Ia menambahkan, tantangan pendidikan di pulau tersebut tidak hanya terletak pada fasilitas fisik, tetapi juga pemenuhan kualifikasi akademik tenaga pendidik yang sebagian besar belum menempuh jenjang sarjana (S-1).
Merespons kondisi tersebut, Irjen Rudi Darmoko menyampaikan komitmennya untuk terus memetakan sekolah-sekolah di wilayah pelosok NTT yang membutuhkan dukungan serupa.

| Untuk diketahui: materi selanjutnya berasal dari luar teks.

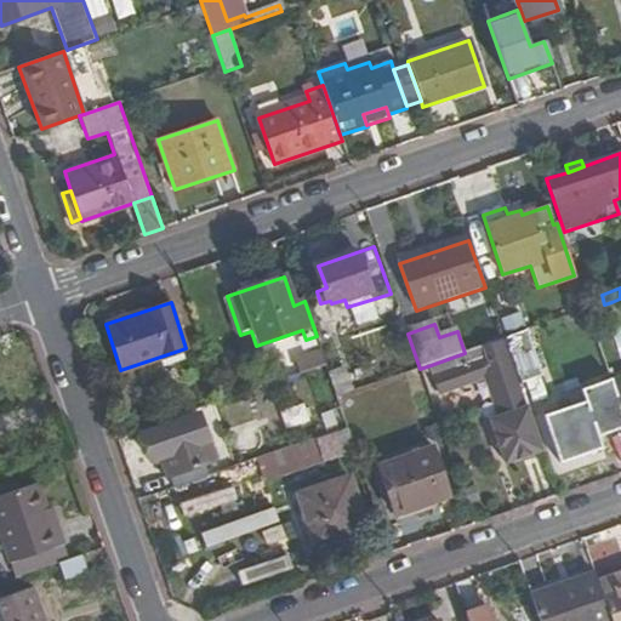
[(503,340),(522,392),(527,391),(524,385),(537,380),(528,354),(531,353),(527,340),(537,336),(535,329),(533,330),(503,340)]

“Kami memohon maaf karena ternyata masih ada sekolah yang kondisinya seperti ini. Perbaikan ini diharapkan bisa memberikan kenyamanan dan memotivasi anak-anak untuk kembali belajar,” ujar Kapolda.
Selain meresmikan ruang kelas, Polda NTT juga menyalurkan bantuan logistik berupa bahan pokok, pemenuhan nutrisi anak, serta perlengkapan sekolah untuk mendukung pemulihan ekonomi warga.
Tim trauma healing dari Korps Bhayangkara turut dilibatkan untuk memberikan pendampingan psikologis bagi anak-anak di Pulau Kukusan. Melalui metode bermain dan interaksi terpandu, kegiatan ini bertujuan memulihkan kecemasan anak-anak pascatragedi gempa.
“Harapan kami, pascagempa ini anak-anak tidak lagi mengalami trauma, bisa kembali beraktivitas normal, dan melanjutkan sekolah mereka dengan tenang,” kata Rudi.